Til hovedinnhold
English
Publikasjoner

Validating Large Language Models for Title-Abstract Screening in Low-Prevalence Systematic Reviews: An Environmental Science Case Study

Vitenskapelig artikkel
Publiseringsår
2026
Tidsskrift
Information
Eksterne nettsted
DOI
Nasjonalt vitenarkiv
Forfattere
Maximilian Nawrath, Andrea Merlina, Jemmima Knight, Sam A. Welch, Mahla Rashidian, Isabel Seifert-Dähnn

Sammendrag

Literature screening is a major bottleneck in systematic reviews, yet Large Language Models (LLMs) can substantially reduce workloads. However, performance varies across models and is sensitive to evaluation metrics, particularly in low-prevalence screening contexts. We validated five LLMs (GPT-4.1, Claude 3.5 Sonnet, Gemini 2.0 Flash, DeepSeek V3, and Mistral Large) against a 500-record gold-standard dataset (8 inclusions; 1.6% prevalence) using a conservative zero-shot prompt aligned with standard systematic review workflows.
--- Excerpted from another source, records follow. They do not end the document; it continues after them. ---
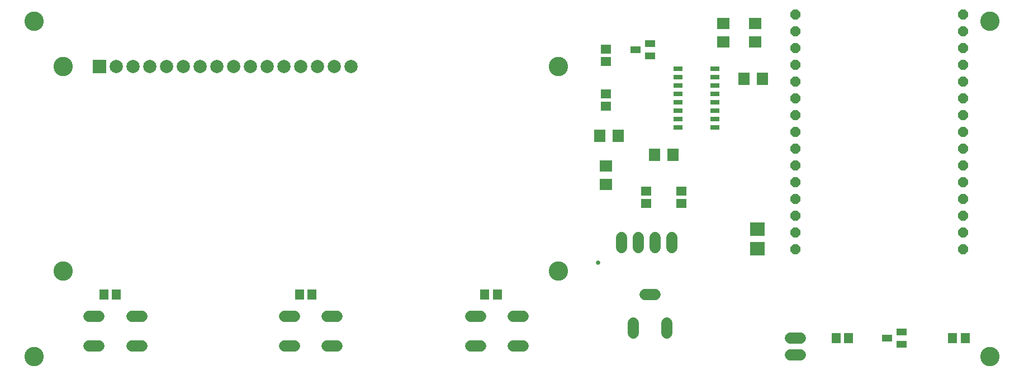
<source format=gbr>
G04 EAGLE Gerber RS-274X export*
G75*
%MOMM*%
%FSLAX34Y34*%
%LPD*%
%INSoldermask Top*%
%IPPOS*%
%AMOC8*
5,1,8,0,0,1.08239X$1,22.5*%
G01*
%ADD10C,2.927000*%
%ADD11R,2.327000X2.127000*%
%ADD12R,1.927000X1.727000*%
%ADD13R,1.727000X1.927000*%
%ADD14C,1.651000*%
%ADD15R,2.006600X2.006600*%
%ADD16C,2.006600*%
%ADD17R,1.527000X1.127000*%
%ADD18R,1.427000X1.627000*%
%ADD19R,1.627000X1.427000*%
%ADD20P,1.677055X8X22.500000*%
%ADD21R,1.327000X0.727000*%
%ADD22C,0.652000*%


D10*
X25400Y533400D03*
X25400Y25400D03*
X1473200Y25400D03*
X1473200Y533400D03*
D11*
X1121410Y188200D03*
X1121410Y218200D03*
D12*
X1069340Y529620D03*
X1069340Y501620D03*
D13*
X993170Y330454D03*
X965170Y330454D03*
D12*
X891540Y313720D03*
X891540Y285720D03*
D13*
X882620Y359410D03*
X910620Y359410D03*
D12*
X1117600Y529620D03*
X1117600Y501620D03*
D13*
X1129060Y445770D03*
X1101060Y445770D03*
D14*
X1170940Y53340D02*
X1186180Y53340D01*
X1186180Y27940D02*
X1170940Y27940D01*
D15*
X124500Y464880D03*
D16*
X149900Y464880D03*
X175300Y464880D03*
X200700Y464880D03*
X226100Y464880D03*
X251500Y464880D03*
X276900Y464880D03*
X302300Y464880D03*
X327700Y464880D03*
X353100Y464880D03*
X378500Y464880D03*
X403900Y464880D03*
X429300Y464880D03*
X454700Y464880D03*
X480100Y464880D03*
X505500Y464880D03*
D10*
X69500Y464880D03*
X69500Y154880D03*
X819500Y464880D03*
X819500Y154880D03*
D17*
X958420Y480720D03*
X936420Y490220D03*
X958420Y499720D03*
X1339420Y43840D03*
X1339420Y62840D03*
X1317420Y53340D03*
D18*
X130962Y119380D03*
X149962Y119380D03*
X1435710Y53340D03*
X1416710Y53340D03*
D19*
X952500Y257200D03*
X952500Y276200D03*
X1005840Y257200D03*
X1005840Y276200D03*
X891540Y423520D03*
X891540Y404520D03*
X891540Y471830D03*
X891540Y490830D03*
D18*
X1259180Y53340D03*
X1240180Y53340D03*
X708050Y119380D03*
X727050Y119380D03*
X427380Y119380D03*
X446380Y119380D03*
D14*
X991870Y190500D02*
X991870Y205740D01*
X966470Y205740D02*
X966470Y190500D01*
X941070Y190500D02*
X941070Y205740D01*
X915670Y205740D02*
X915670Y190500D01*
D20*
X1432560Y187960D03*
X1432560Y264160D03*
X1432560Y289560D03*
X1432560Y365760D03*
X1178560Y264160D03*
X1178560Y238760D03*
X1178560Y289560D03*
X1432560Y238760D03*
X1432560Y391160D03*
X1432560Y416560D03*
X1432560Y441960D03*
X1432560Y518160D03*
X1432560Y543560D03*
X1178560Y365760D03*
X1178560Y340360D03*
X1178560Y314960D03*
X1178560Y416560D03*
X1178560Y391160D03*
X1178560Y467360D03*
X1178560Y441960D03*
X1178560Y543560D03*
X1178560Y213360D03*
X1432560Y213360D03*
X1432560Y467360D03*
X1432560Y314960D03*
X1432560Y492760D03*
X1432560Y340360D03*
X1178560Y187960D03*
X1178560Y492760D03*
X1178560Y518160D03*
D21*
X1000700Y461010D03*
X1000700Y448310D03*
X1000700Y435610D03*
X1000700Y422910D03*
X1000700Y410210D03*
X1000700Y397510D03*
X1000700Y384810D03*
X1000700Y372110D03*
X1056700Y372110D03*
X1056700Y384810D03*
X1056700Y397510D03*
X1056700Y410210D03*
X1056700Y422910D03*
X1056700Y435610D03*
X1056700Y448310D03*
X1056700Y461010D03*
D14*
X484632Y40894D02*
X469392Y40894D01*
X419608Y40894D02*
X404368Y40894D01*
X469392Y86106D02*
X484632Y86106D01*
X419608Y86106D02*
X404368Y86106D01*
X188722Y40894D02*
X173482Y40894D01*
X123698Y40894D02*
X108458Y40894D01*
X173482Y86106D02*
X188722Y86106D01*
X123698Y86106D02*
X108458Y86106D01*
X751332Y40894D02*
X766572Y40894D01*
X701548Y40894D02*
X686308Y40894D01*
X751332Y86106D02*
X766572Y86106D01*
X701548Y86106D02*
X686308Y86106D01*
X933450Y76200D02*
X933450Y60960D01*
X984250Y60960D02*
X984250Y76200D01*
X966470Y119380D02*
X951230Y119380D01*
D22*
X880110Y167640D03*
M02*

</source>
Performance was assessed through classification metrics (sensitivity, specificity, precision), logistic regression (GLM; Firth-penalised where separation occurred), and agreement indices (Cohen’s κ, MCC, PABAK, Gwet’s AC1). Gemini 2.0 Flash and Mistral Large showed no false negatives (1.00) but differed in specificity (0.858 vs. 0.697) and accuracy (0.860 vs. 0.702). GPT-4.1 and Claude 3.5 Sonnet performed identically (sensitivity 0.875; specificity 0.876; accuracy 0.876). In contrast, DeepSeek V3 maximised specificity (0.980) and accuracy (0.970) but demonstrated lower sensitivity (0.375). Regression analyses confirmed strong positive associations with human decisions (OR 28.9–49.5). Agreement indices revealed the expected low-prevalence artefact, with Cohen’s κ low despite high concordance while MCC, PABAK, and AC1 indicated substantially stronger agreement. Our results highlight a fundamental sensitivity-specificity trade-off, with conclusions dependent on the evaluation framework chosen. LLMs may meaningfully support title-abstract screening as decision-support tools, provided that human oversight is maintained and validation is transparent and reproducible.